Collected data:
────────────────────────────────────────
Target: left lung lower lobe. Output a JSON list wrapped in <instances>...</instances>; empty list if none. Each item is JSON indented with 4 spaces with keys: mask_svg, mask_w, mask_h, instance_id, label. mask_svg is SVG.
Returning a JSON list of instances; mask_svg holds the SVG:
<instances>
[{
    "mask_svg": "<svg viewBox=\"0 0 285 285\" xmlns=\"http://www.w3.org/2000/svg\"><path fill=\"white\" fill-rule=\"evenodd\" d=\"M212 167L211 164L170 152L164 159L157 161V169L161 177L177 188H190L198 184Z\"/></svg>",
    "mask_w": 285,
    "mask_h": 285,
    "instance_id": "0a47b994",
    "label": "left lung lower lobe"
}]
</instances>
────────────────────────────────────────
INSTRUCTIONS TO FOLLOW:
Give everything from the beginning of the records down to and including the line containing "Returning a JSON" as a numbered list, leaving out any blank lines.

OUTPUT:
1. Target: left lung lower lobe. Output a JSON list wrapped in <instances>...</instances>; empty list if none. Each item is JSON indented with 4 spaces with keys: mask_svg, mask_w, mask_h, instance_id, label. mask_svg is SVG.
2. Returning a JSON list of instances; mask_svg holds the SVG:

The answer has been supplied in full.